The task: Could you please reproduce all the records below exactly, leaving out the images?

***** Dataset entries *****

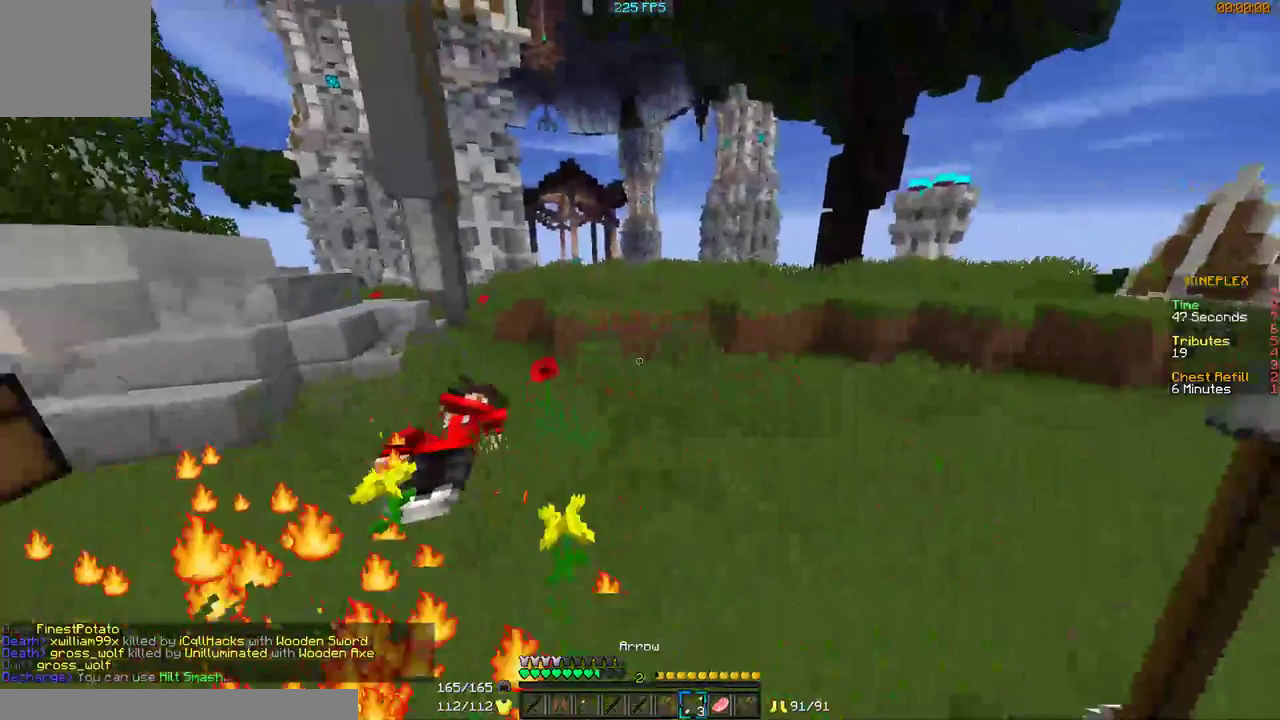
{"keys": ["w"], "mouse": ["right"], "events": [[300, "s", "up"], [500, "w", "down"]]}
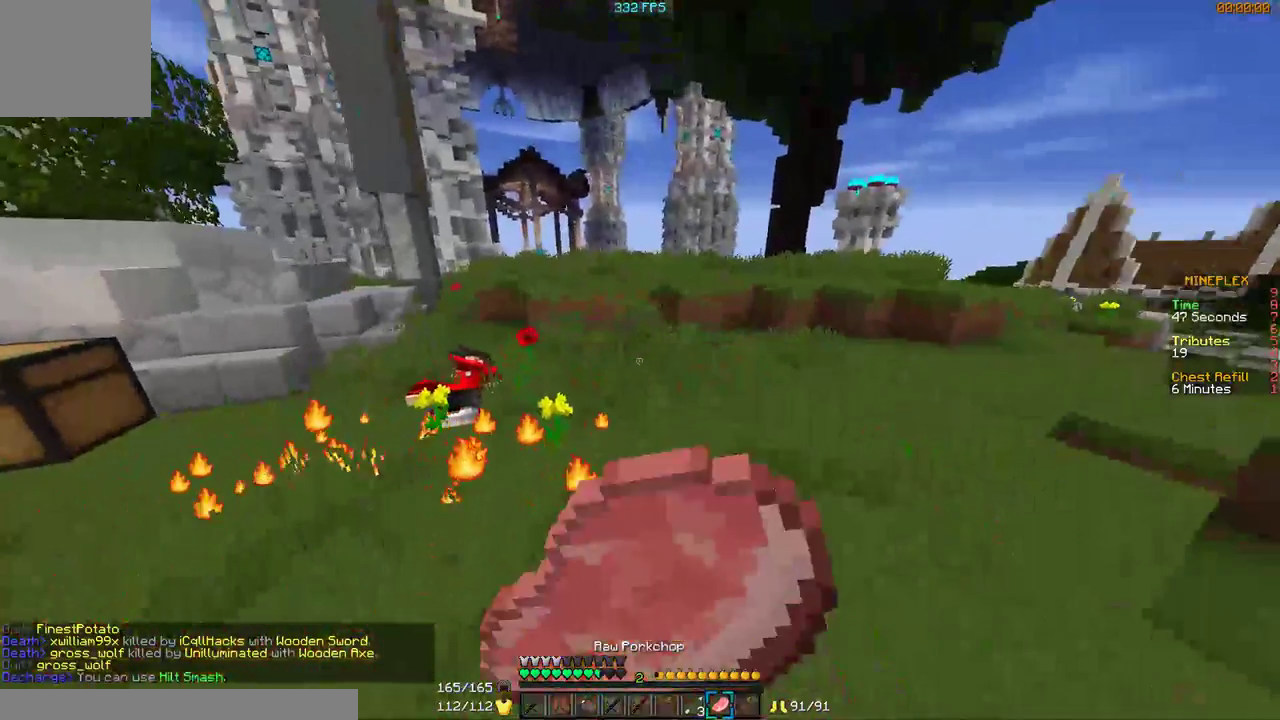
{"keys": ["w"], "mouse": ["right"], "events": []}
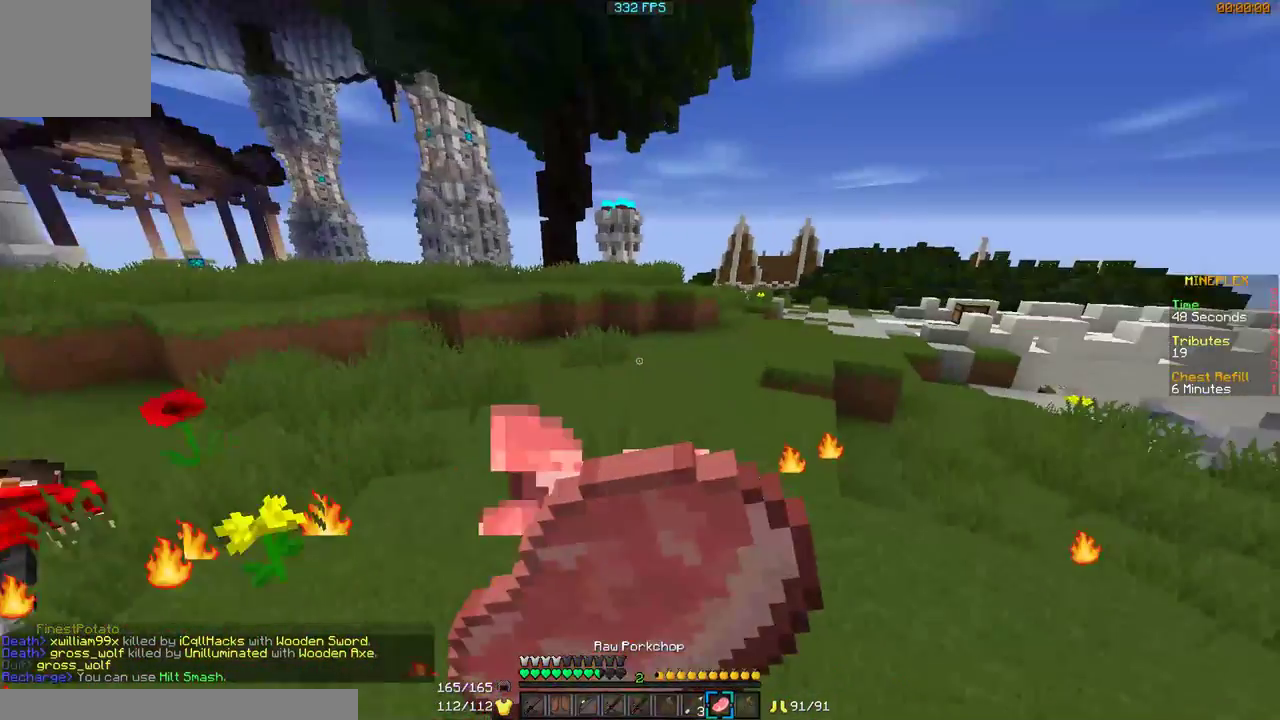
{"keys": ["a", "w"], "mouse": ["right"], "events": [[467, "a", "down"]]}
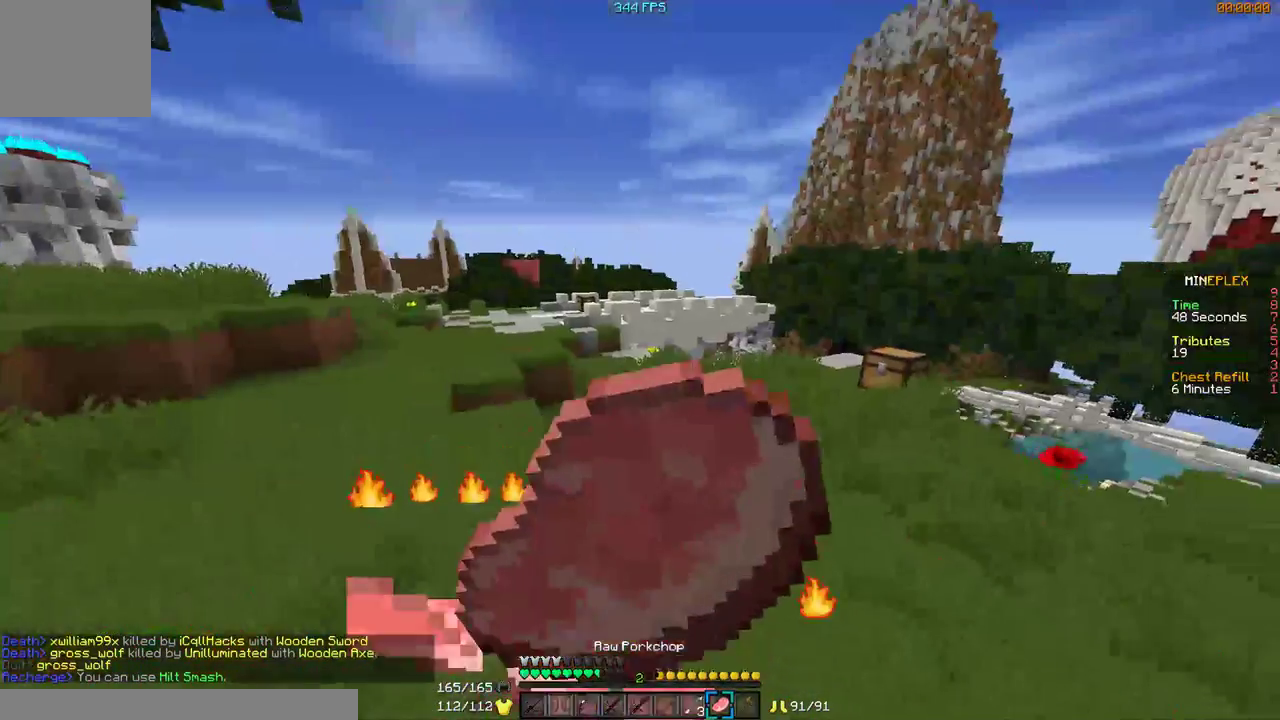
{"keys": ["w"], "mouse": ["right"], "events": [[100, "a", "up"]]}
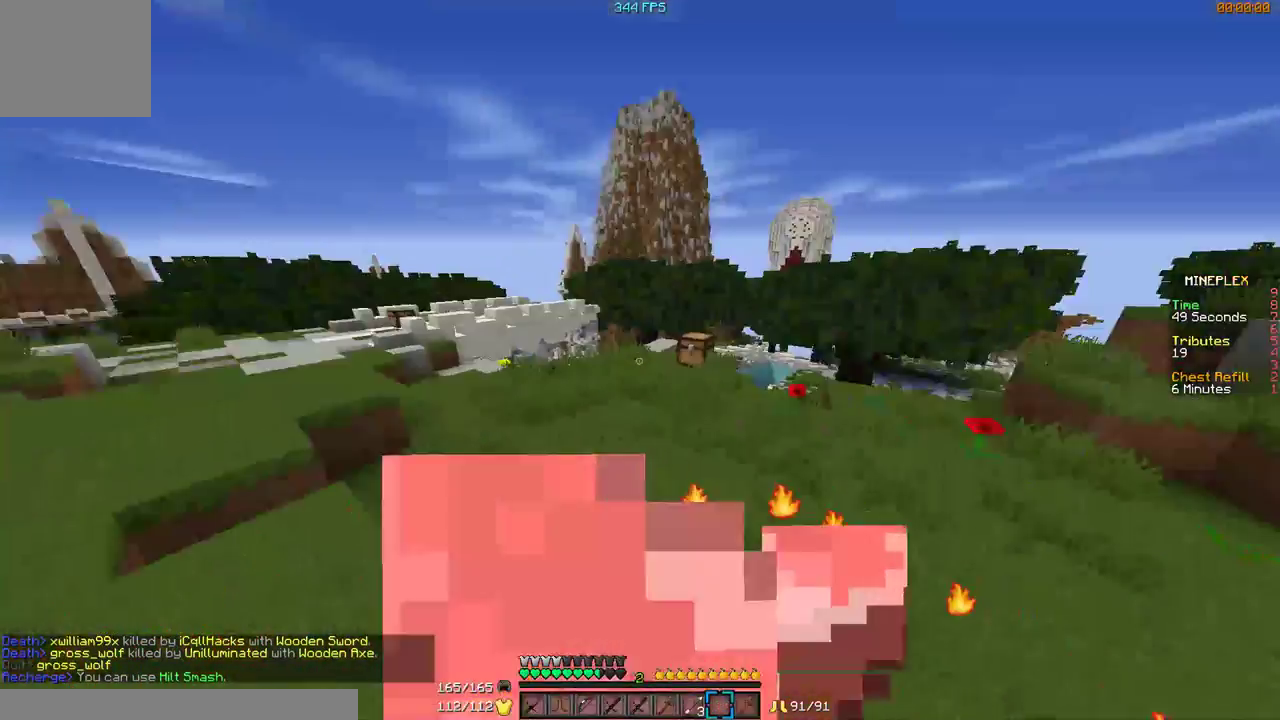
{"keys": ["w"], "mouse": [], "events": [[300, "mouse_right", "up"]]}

*****

Solution to the exercise:
{"keys": ["w"], "mouse": ["right"], "events": [[300, "s", "up"], [500, "w", "down"]]}
{"keys": ["w"], "mouse": ["right"], "events": []}
{"keys": ["a", "w"], "mouse": ["right"], "events": [[467, "a", "down"]]}
{"keys": ["w"], "mouse": ["right"], "events": [[100, "a", "up"]]}
{"keys": ["w"], "mouse": [], "events": [[300, "mouse_right", "up"]]}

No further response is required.